The review process began this week and is expected to continue into early next month. The Select Board plans to approve the town meeting warrant March 10, with voters set to decide the transition budget at a March 23 meeting.
The proposed six‑month budget totals $5.9 million, 47% less than the 2025 plan. If approved at the town meeting, it would set the property tax rate at $5.44 per $1,000 of assessed valuation.
That would be slightly more than half the $10.50 property tax rate the Select Board approved late last year.
However, the town actually needed a rate of $11.70 to fund the 2025 budget. An error in the homestead exemption figure provided by the company handling the property revaluation led the board to set the rate too low.
The board reset the rate at $10.50 and covered the $1.3 million shortfall by liquidating an investment account and securing voter approval to use $700,000 from the undesignated fund balance.
While the $5.44 rate in the proposed transition budget is more than half of the $10.50 rate, it is 46.5% less than the $11.70 rate.

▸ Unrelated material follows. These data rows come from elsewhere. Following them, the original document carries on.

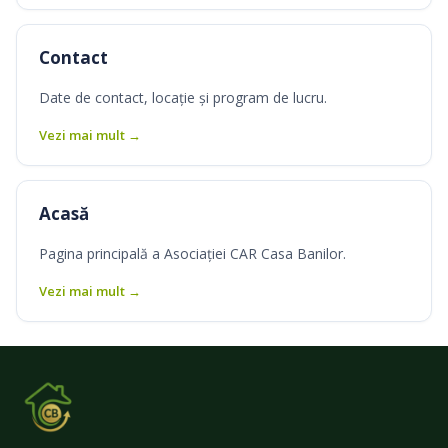
Contact
Date de contact, locație și program de lucru.
Vezi mai mult →
Acasă
Pagina principală a Asociației CAR Casa Banilor.
Vezi mai mult →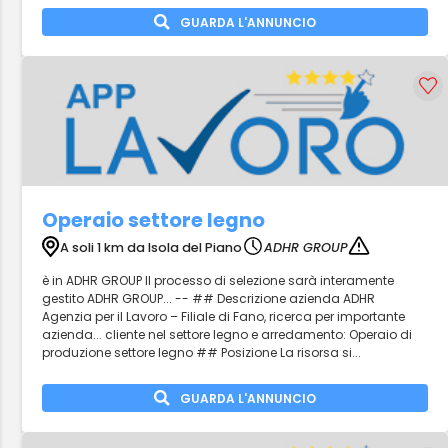
GUARDA L'ANNUNCIO
Operaio settore legno
A soli 1 km da Isola del Piano
ADHR GROUP
è in ADHR GROUP Il processo di selezione sarà interamente
gestito ADHR GROUP... -- ## Descrizione azienda ADHR
Agenzia per il Lavoro – Filiale di Fano, ricerca per importante
azienda... cliente nel settore legno e arredamento: Operaio di
produzione settore legno ## Posizione La risorsa si...
GUARDA L'ANNUNCIO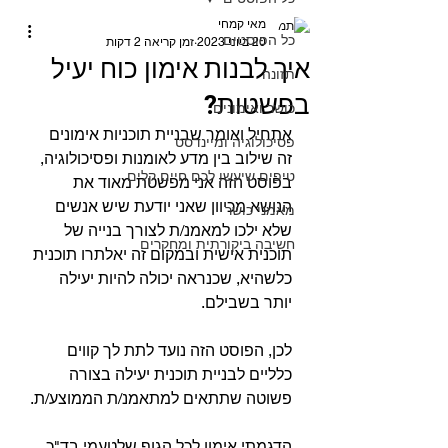
מאי קמחי
כל הפוסטים
20 ביוני 2023
זמן קריאה 2 דקות
איך לבנות אימון כוח יעיל
תזונה
בפשטות?
כושר ואימונים
אתחיל ואומר שבניית תוכניות אימונים 
פסיכולוגיה ומיינדסט
זה שילוב בין מדע לאומנות ופסיכולוגיה, 
טיפים שיעשו לכם חיים קלים
בפוסט הזה אני מפשטת מאוד את 
הנושא מכיוון שאני יודעת שיש אנשים 
מאמני כושר
שלא ילכו למאמנ/ת לצורך בנייה של 
חשיבה ביקורתית ומחקרים
תוכנית אישית ובמקום זה יאלתרו תוכנית 
כלשהיא, שכנראה יכולה להיות יעילה 
יותר בשבילם.⁣
לכן, הפוסט הזה נועד לתת לך קווים 
כלליים לבניית תוכנית יעילה בצורה 
פשוטה שתתאים למתאמנ/ת הממוצע/ת.⁣
הדגמתי אימון לכל הגוף שלטעמי בד"כ 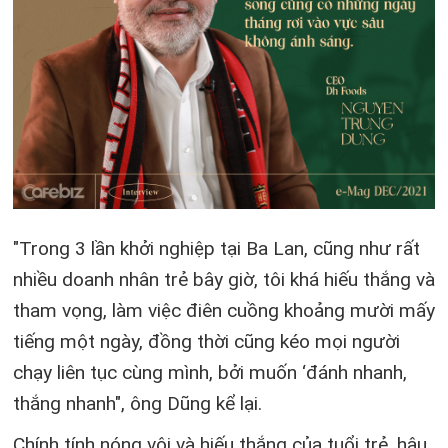
"Trong 3 lần khởi nghiệp tại Ba Lan, cũng như rất
nhiều doanh nhân trẻ bây giờ, tôi khá hiếu thắng và
tham vọng, làm việc điên cuồng khoảng mười mấy
tiếng một ngày, đồng thời cũng kéo mọi người
chạy liên tục cùng mình, bởi muốn ‘đánh nhanh,
thắng nhanh", ông Dũng kể lại.
Chính tính nóng vội và hiếu thắng của tuổi trẻ, hậu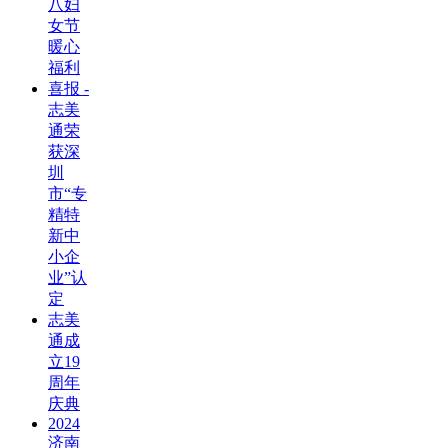
八妇
女节
暖心
福利
喜报 -
志美
通荣
获深
圳
市“专
精特
新中
小企
业”认
定
志美
通成
立19
周年
庆典
2024
济南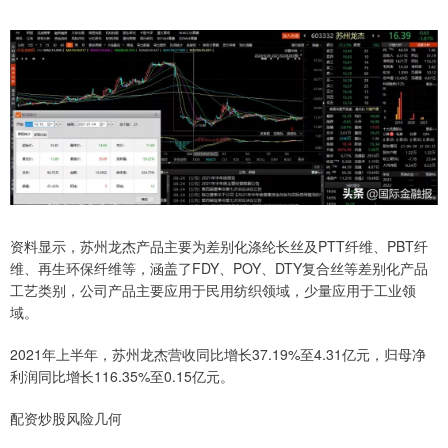
资料显示，苏州龙杰产品主要为差别化涤纶长丝及PTT纤维、PBT纤
维、再生环保纤维等，涵盖了FDY、POY、DTY复合丝等差别化产品
工艺类别，公司产品主要应用于民用纺织领域，少量应用于工业领
域。
2021年上半年，苏州龙杰营收同比增长37.19%至4.31亿元，归母净
利润同比增长116.35%至0.15亿元。
配资炒股风险几何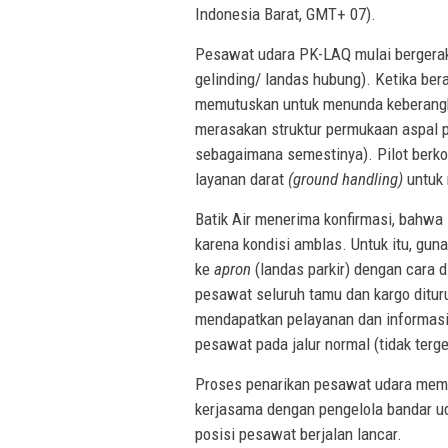
Indonesia Barat, GMT+ 07).
Pesawat udara PK-LAQ mulai berger
gelinding/ landas hubung). Ketika ber
memutuskan untuk menunda keberangk
merasakan struktur permukaan aspal p
sebagaimana semestinya). Pilot berko
layanan darat
(ground handling)
untuk 
Batik Air menerima konfirmasi, bahwa
karena kondisi amblas. Untuk itu, g
ke
apron
(landas parkir) dengan cara 
pesawat seluruh tamu dan kargo ditur
mendapatkan pelayanan dan informasi 
pesawat pada jalur normal (tidak tergel
Proses penarikan pesawat udara memb
kerjasama dengan pengelola bandar uda
posisi pesawat berjalan lancar.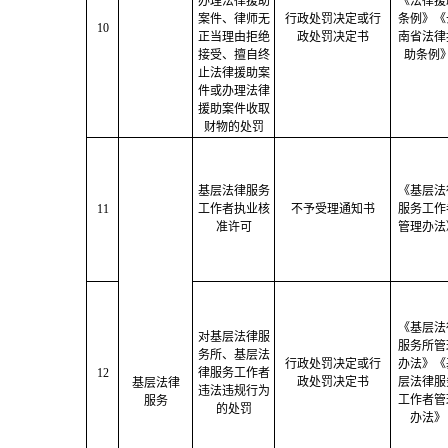
办理法律援助
《法律援
案件、律师无
行政处罚决定或行
条例》《
10
正当理由拒绝
政处罚决定书
南
省法律
接受、擅自终
助条例
止法律援助案
件或办理法律
援助案件收取
财物的处罚
基层法律服务
《基层法
11
工作者执业核
不予受理通知书
服务工作
准许可
管理办法
《基层法
对基层法律服
服务所管
务所、基层法
行政处罚决定或行
办法》《
12
律服务工作者
政处罚决定书
层法律服
基层法律
违法违规行为
工作者管
服务
的处罚
办法》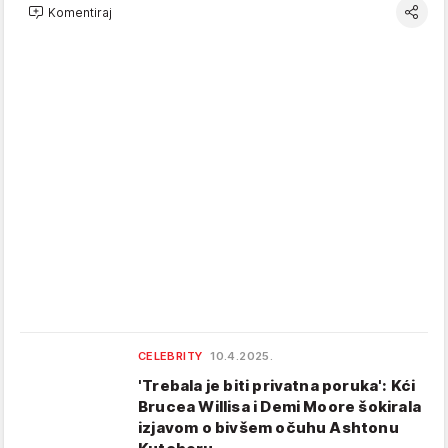
Komentiraj
CELEBRITY
10.4.2025.
'Trebala je biti privatna poruka': Kći
Brucea Willisa i Demi Moore šokirala
izjavom o bivšem očuhu Ashtonu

Town expenditures in the proposed budget are down 55.8%, but the total appropriation is higher because of county and school costs, which add $3.35 million for the first half of 2026.
Of the $5.9 million in proposed appropriations, 43.1% would cover town expenses, 46.6% would go to Regional School Unit 9 and 10.2% would help fund Franklin County government.
The budget includes a 45‑cent hourly raise for all employees to match the state’s minimum wage increase, along with a 9% hike in health insurance costs. Utility expenses are also rising for fire hydrants and electricity.
The transition budget adds only a few new items: a part‑time Farmington police position funded by savings from two vacancies, plus about $6,000 for comprehensive plan work, adding the Parks Department to the town’s copier contract and installing security cameras at the Community Center.
The transition budget anticipates a 55.6% drop in nontax revenue, partly from declines in police and recycling income and partly from timing issues. For example, Farmington receives Local Road Assistance in November, so those funds fall outside the budget ending June 30.
With an average home value of about $300,000 in Farmington, the typical owner would pay a $1,633 tax bill under the six‑month budget, before exemptions.
Farmington previously issued a single tax bill in October. Beginning with the transition budget, residents will receive two bills each year — one due in October and another in April.
The town plans to approve the transition budget March 23 and issue a tax bill due in April or May. To ease the shift, that bill will carry no interest or initial penalty for late payment.
As residents weigh the six‑month budget in March, the Select Board and Budget Committee will already be working on the 2026‑27 spending plan, officials said. That full‑year budget is expected to reach the boards in early February.
On Jan. 27, the Select Board is expected to discuss when to hold the second town meeting.